= PAGE EXTRACT =
We’re not quite done setting up the project yet. In Python, we’ll often use libraries as part of our project. Libraries are like packages that contain additional functionality for our project. In our case, we’ll use two libraries: Beautiful Soup, and Requests. The Request library allows us to make requests to urls, and access the data on those HTML pages. Beautiful Soup contains some easy ways for us to identify the tags we discussed earlier, straight from our Python script.

If we installed these packages globally on our machines, we could face problems if we continued to develop other applications. For example, one program might use the Requests library, version 1, while a later application might use the Requests library, version 2. This could cause a conflict, making either or both applications difficult to run.

To solve this problem, it’s a good idea to set up a virtual environment. These virtual environments are like capsules for the application. This way we could run version 1 of a library in one application and version 2 in another, without conflict, if we created an virtual environment for each application.

First let’s bring up the terminal window, as the next few commands are easiest to do from the terminal. On OS X, we’ll open the Applications folder, then open the Utilities folder. Open the Terminal application. We may want to add this to our dock as well.

On Windows, we can also find terminal/command line by opening our Start Menu and searching. It’s simply an app located at C:\Windows\System32.

Now that we have the terminal open we should navigate to our project folder and use the following command to build the virtual environment:

python3 -m venv tutorial-env

This step creates the virtual environment, but right now it’s just dormant. In order to use the virtual environment, we’ll also need to activate it. We can do this by running the following command in our terminal:

On Mac:

source tutorial-env/bin/activate

Or Windows:

tutorial-env\Scripts\activate.bat

3 Python Libraries

3.a. Installing Libraries

Now that we have our virtual environment set up and activated, we’ll want to install the Libraries we mentioned earlier. To do this, we’ll use the terminal again, this time installing the Libraries with the pip installer. Let’s run the following commands:

Install Beautiful Soup:

pip install bs4

Install Requests:

pip install requests

And we’re done. Well, at least we have our environment and Libraries up and running.

3.b. Importing Installed Libraries

First, let’s open up our webscraper.py file. Here, we’ll set up all of the logic that will actually request the data from the site we want to scrape.

The very first thing that we’ll need to do is let Python know that we’re actually going to use the Libraries that we just installed. We can do this by importing them into our Python file. It might be a good idea to structure our file so that all of our importing is at the top of the file, and then all of our logic comes afterward. To import both of our libraries, we’ll just include the following lines at the top of our file:

from bs4 import BeautifulSoupimport requests

If we wanted to install other libraries to this project, we could do so through the pip installer, and then import them into the top of our file. One thing to be aware of is that some libraries are quite large, and can take up a lot of space. It may be difficult to to deploy a site we’ve worked on if it is bloated with too many large packages.

3.c. Python’s Requests Library

Requests with Python and Beautiful Soup will basically have three parts:

The URL, RESPONSE & CONTENT.

The URL is simply a string that contains the address of the HTML page we intend to scrape.

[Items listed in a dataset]

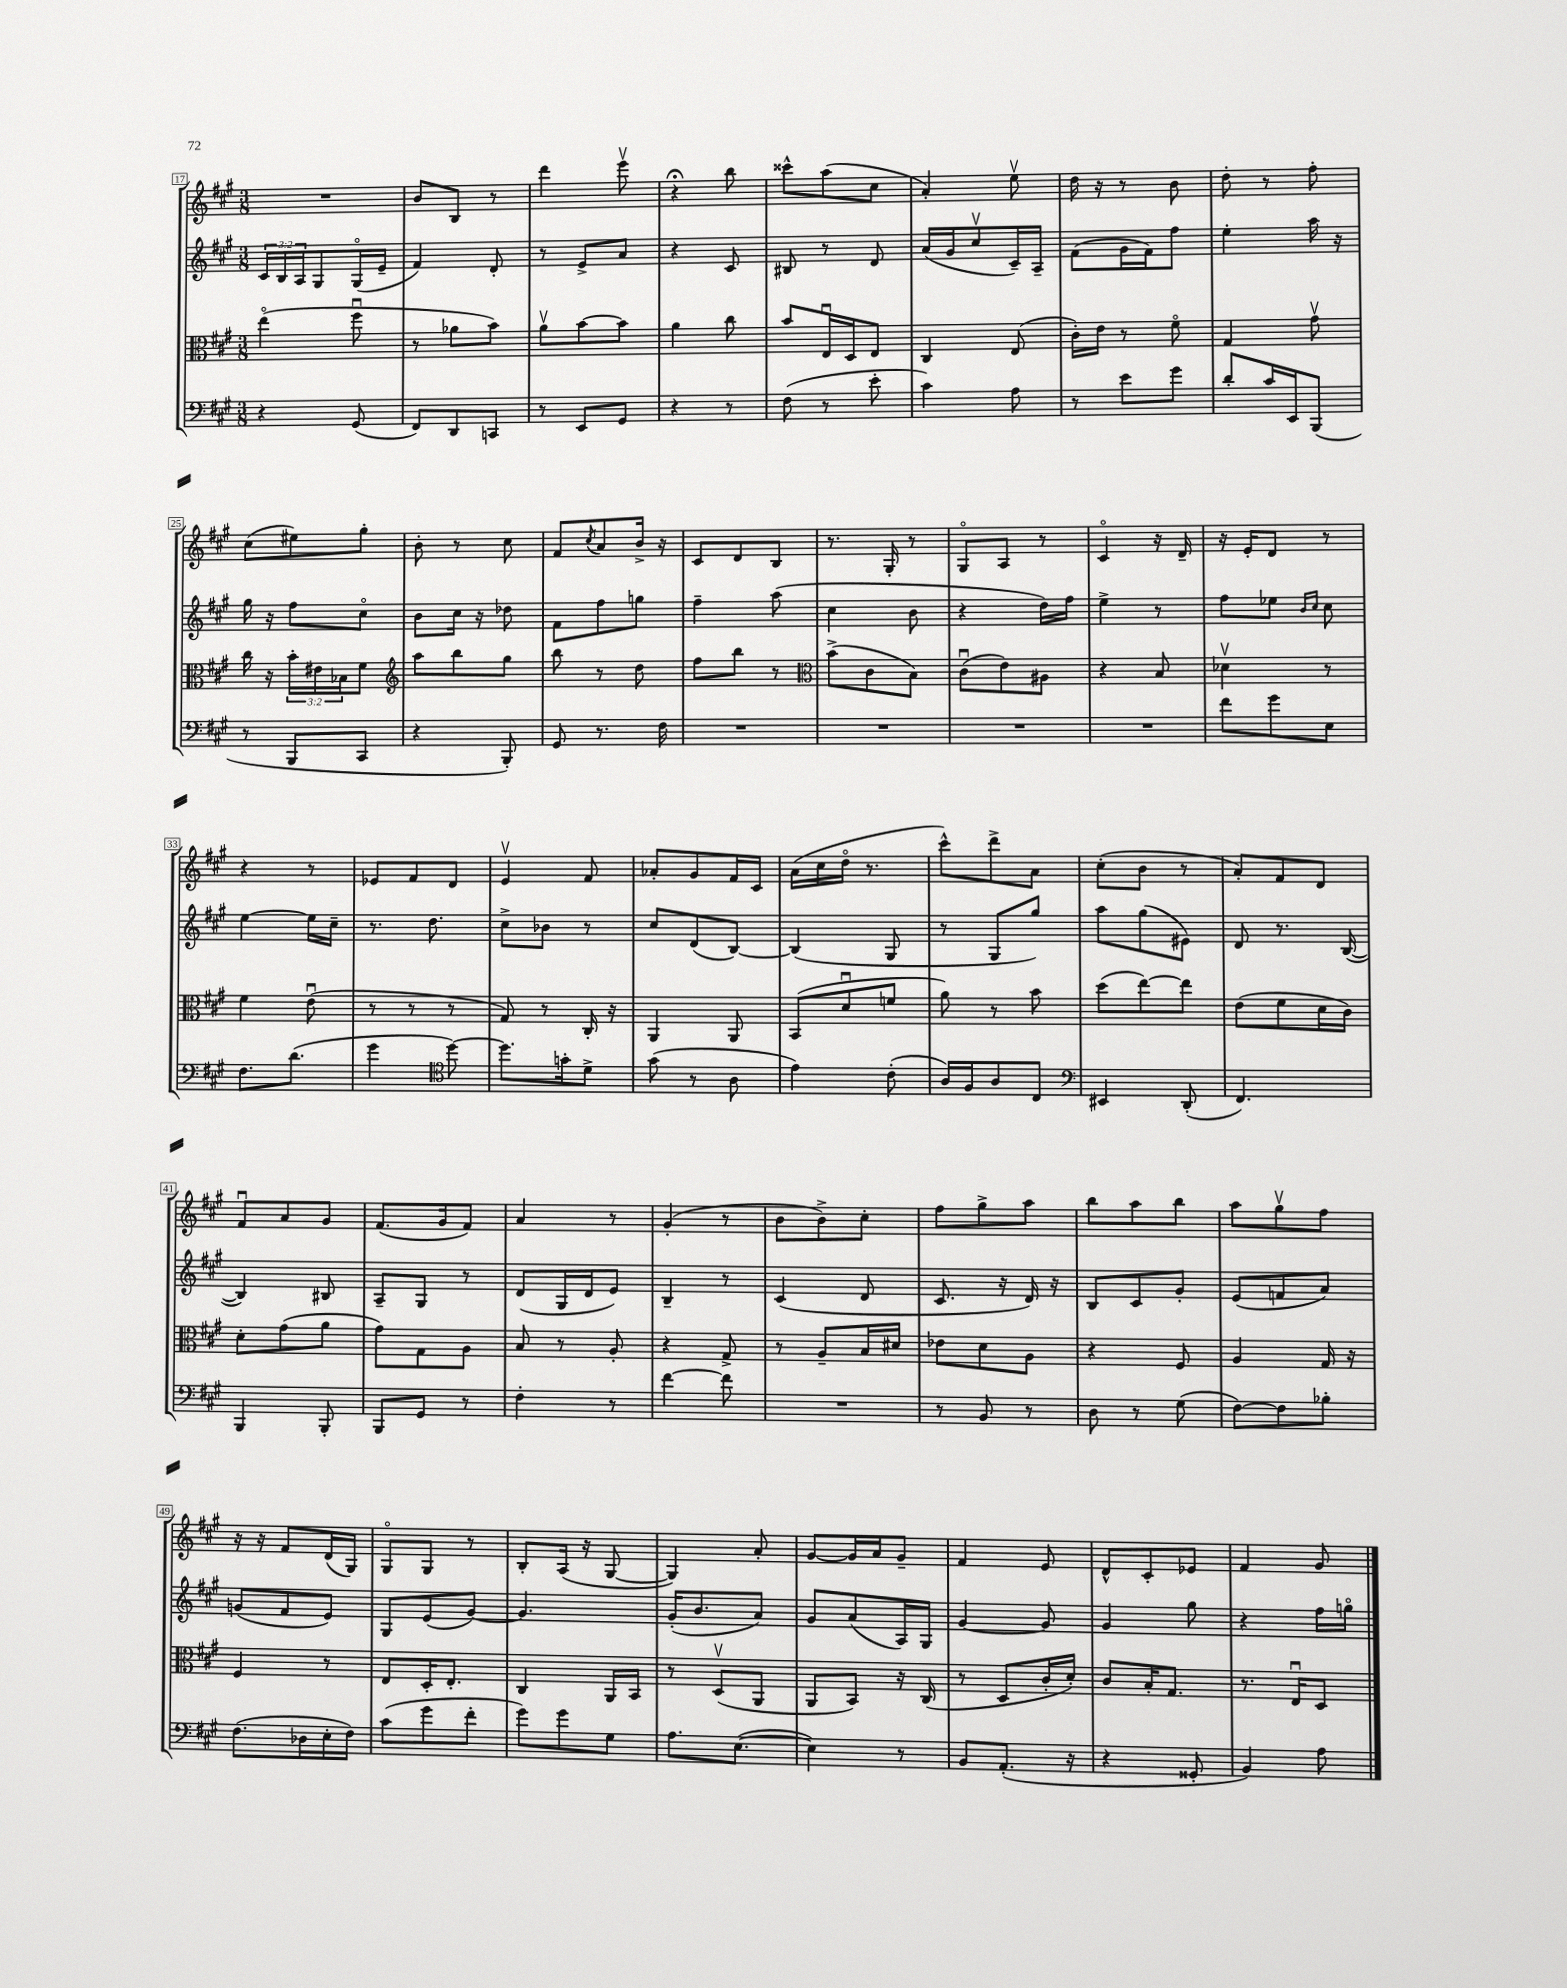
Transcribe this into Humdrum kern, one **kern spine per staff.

**kern	**kern	**kern	**kern
*part4	*part3	*part2	*part1
*staff4	*staff3	*staff2	*staff1
*clefF4	*clefC3	*clefG2	*clefG2
*k[f#c#g#]	*k[f#c#g#]	*k[f#c#g#]	*k[f#c#g#]
*M3/8	*M3/8	*M3/8	*M3/8
=17	=17	=17	=17
4r	(4ee\	24c#/LL	4.r
.	.	24B/	.
.	.	24A/J	.
.	.	8G#/	.
(8GG#/	8ff#u\	(16G#/L	.
.	.	16e~/JJ	.
=18	=18	=18	=18
8FF#/L)	8r	4f#/)	8b/L
8DD/	8a-X\L	.	8B/J
8CCn/J	8b\J)	8d'/	8r
=19	=19	=19	=19
8r	8av\L	8r	4ddd\
8EE/L	[8b\	8e^/L	.
8GG#/J	8b\J]	8a/J	8eeev\
=20	=20	=20	=20
4r	4a\	4r	4r;<
8r	8cc#\	8c#/	8bb\
=21	=21	=21	=21
(8F#\	8b/L	8B#X/	8ccc##X^^\L
8r	16Eu/L	8r	(8aa\
.	16D/J	.	.
8e'\	8E/J	8d/	8cc#\J
=22	=22	=22	=22
4c#\)	4C#/	(16a/LL	4a'/)
.	.	16g#/J	.
.	.	8cc#v/	.
8A\	(8E/	16c#~/L)	8eev\
.	.	16A~/JJ	.
=23	=23	=23	=23
8r	16c#'\LL)	(8f#\L	16dd\
.	16e\JJ	.	16r
8e\L	8r	16g#\L	8r
.	.	16f#\J)	.
8g#\J	8f#\	8ff#\J	8b\
=24	=24	=24	=24
8d'/L	4G#/	4ee'\	8dd'\
16c#/L	.	.	8r
16EE/J	.	.	.
(8BBB/J	8g#v\	16aa\	8ff#'\
.	.	16r	.
!!LO:LB:g=z
=25	=25	=25	=25
8r	16cc#\	16gg#\	(8cc#\L
.	16r	16r	.
8BBB/L	24b'\LL	8ff#\L	8ee#X\)
.	24e#X\	.	.
.	24B-X\J	.	.
8CC#/J	8f#\J	8cc#\J	8gg#'\J
=26	=26	=26	=26
*	*clefG2	*	*
4r	8aa\L	8b\L	8b'\
.	8bb\	16cc#\Jk	8r
.	.	16r	.
8BBB'/)	8gg#\J	8dd-X\	8cc#\
=27	=27	=27	=27
8GG#/	8bb\	8f#\L	8f#/L
.	.	.	8qcc#/
8.r	8r	8ff#\	8a/
.	8dd\	8ggn\J	16b^/Jk
16F#\	.	.	16r
=28	=28	=28	=28
4.r	8ff#\L	4ff#~\	8c#/L
.	8bb\J	.	8d/
.	8r	(8aa\	8B/J
=29	=29	=29	=29
*	*clefC3	*	*
4.r	(8b^\L	4cc#\	8.r
.	8c#\	.	.
.	.	.	16G#'/
.	8B\J)	8b\	8r
=30	=30	=30	=30
4.r	(8c#u\L	4r	8G#/L
.	8e\)	.	8A/J
.	8A#X\J	16dd\LL)	8r
.	.	16ff#\JJ	.
=31	=31	=31	=31
4.r	4r	4ee^\	4c#/
.	8B/	8r	16r
.	.	.	16d~/
=32	=32	=32	=32
8f#\L	4d-Xv\	8ff#\L	16r
.	.	.	16e'/KL
8g#\	.	8ee-X\J	8d/J
.	.	16qqb/LL	.
.	.	16qqcc#/JJ	.
8E\J	8r	8cc#\	8r
!!LO:LB:g=z
=33	=33	=33	=33
8.F#\L	4f#\	[4ee\	4r
(8.d\J	.	.	.
.	(8eu\	16ee\LL]	8r
.	.	16cc#~\JJ	.
=34	=34	=34	=34
4g#\	8r	8.r	8e-X/L
.	8r	.	8f#/
.	.	8.dd\	.
*clefC4	*	*	*
[8dd\)	8r	.	8d/J
=35	=35	=35	=35
8.dd\L]	8G#/)	8cc#^\L	4ev/
.	8r	8b-X\J	.
16gn'\k	.	.	.
8d^\J	16C#'/	8r	8f#/
.	16r	.	.
=36	=36	=36	=36
(8g#\	4AA/	8cc#/L	8a-X'/L
8r	.	(8d/	8g#/
8A\	8AA/	[8B/J)	16f#/L
.	.	.	16c#/JJ
=37	=37	=37	=37
4e\)	(8BB/L	(4B/]	(16a\LL
.	.	.	16cc#\
.	8du/	.	16dd\JJ
.	.	.	8.r
(8c#'\	8fn/J	8G#/	.
=38	=38	=38	=38
16A/LL)	8a\)	8r	8ccc#^^\L)
16F#/J	.	.	.
8A/	8r	8G#/L	8ddd^\
8C#/J	8b\	8gg#/J)	8a\J
=39	=39	=39	=39
*clefF4	*	*	*
4EE#X/	(8dd\L	8aa\L	(8cc#'\L
.	[8ee\)	(8gg#\	8b\J
(8DD'/	8ee\J]	8e#X\J)	8r
=40	=40	=40	=40
4.FF#/)	(8e\L	8d/	8a'/L)
.	8f#\	8.r	8f#/
.	16d\L	.	8d/J
.	16c#\JJ)	([16B/	.
!!LO:LB:g=z
=41	=41	=41	=41
4BBB/	8d'\L	4B/])	8f#u/L
.	(8g#\	.	8a/
8BBB'/	8a\J	8B#X/	8g#/J
=42	=42	=42	=42
8BBB/L	8g#\L)	8A~/L	(8.f#/L
8GG#/J	8G#\	8G#/J	.
.	.	.	16g#/k
8r	8A\J	8r	8f#/J)
=43	=43	=43	=43
4F#'\	8B/	(8d/L	4a/
.	8r	16G#/L	.
.	.	16d/J	.
8r	8A'/	8e/J)	8r
=44	=44	=44	=44
[4f#\	4r	4B~/	(4g#'/
8f#\]	8G#^/	8r	8r
=45	=45	=45	=45
4.r	8r	(4c#/	8b\L
.	8A~/L	.	8b^\)
.	16B/L	8d/	8cc#'\J
.	16d#X/JJ	.	.
=46	=46	=46	=46
8r	8e-X\L	8.c#/	8ff#\L
8BB/	8d\	.	8gg#^\
.	.	16r	.
8r	8A\J	16d/)	8aa\J
.	.	16r	.
=47	=47	=47	=47
8D\	4r	8B/L	8bb\L
8r	.	8c#/	8aa\
(8G#\	8F#/	8g#'/J	8bb\J
=48	=48	=48	=48
[8F#\L)	4A/	(8e/L	8aa\L
8F#\]	.	8fn/	8gg#v\
8B-X'\J	16G#/	8a/J)	8ff#\J
.	16r	.	.
!!LO:LB:g=z
=49	=49	=49	=49
(8.F#\L	4F#/	(8gn/L	16r
.	.	.	16r
.	.	8f#/	8f#/L
16D-X\L	.	.	.
16E'\	8r	8e/J)	(16d/L
16F#\JJ)	.	.	16G#/JJ)
=50	=50	=50	=50
(8c#\L	8E/L	8G#/L	8G#/L
8g#\	16D'/K	(8e/	8G#/J
.	8.E'/J	.	.
8f#'\J	.	[8g#/J)	8r
=51	=51	=51	=51
8g#\L)	4C#/	4.g#/]	8B'/L
8g#\	.	.	(16A/Jk
.	.	.	16r
8G#\J	16AA/LL	.	[8G#/
.	16BB/JJ	.	.
=52	=52	=52	=52
8.A\L	8r	(16g#'/KL	4G#/])
.	.	8.b/	.
.	(8Dv/L	.	.
([8.E\J	.	.	.
.	8AA/J	8a/J)	8a'/
=53	=53	=53	=53
4E\])	8AA/L	8g#/L	[8g#/L
.	8BB/J)	(8a/	16g#/L]
.	.	.	16a/J
8r	16r	16A/L)	8g#~/J
.	(16C#/	16G#/JJ	.
=54	=54	=54	=54
8BB/L	8r	[4g#/	4f#/
(8.AA'/J	8D/L	.	.
.	16c#'/L	8g#/]	8e/
16r	16d'/JJ)	.	.
=55	=55	=55	=55
4r	8c#/L	4g#/	8d^^/L
.	16B'/K	.	8c#'/
.	8.G#/J	.	.
8GG##X'/	.	8gg#\	8e-X/J
=56	=56	=56	=56
4BB/)	8.r	4r	4f#/
.	16Eu/KL	.	.
8A\	8D/J	16ff#\LL	8g#/
.	.	16ggn\JJ	.
==	==	==	==
*-	*-	*-	*-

= TASKS AND EXERCISES =
• A. Reproduce the passage of the Python web scraping tutorial above from "To solve this" to "for each application.".
• B. Pick up the Python web scraping tutorial above after its final sentence and keep writing it.

= RESPONSES TO THE EXERCISE =
• A.
To solve this problem, it’s a good idea to set up a virtual environment. These virtual environments are like capsules for the application. This way we could run version 1 of a library in one application and version 2 in another, without conflict, if we created an virtual environment for each application.

• B.
The RESPONSE is the result of a GET request. We’ll actually use the URL variable in the GET request here. If we look at what the response is, it’s actually an HTTP status code. If the request was successful, we’ll get a successful status code like 200. If there was a problem with the request, or the server doesn’t respond to the request we made, the status code could be unsuccessful. If we don’t get what we want, we can look up the status code to troubleshoot what the error might be. Here’s a helpful resource in finding out what the codes mean, in case we do need to troubleshoot them:

www.restapitutorial.com

Finally, the CONTENT is the content of the response. If we print the entire response content, we’ll get all the content on the entire page of the url we’ve requested.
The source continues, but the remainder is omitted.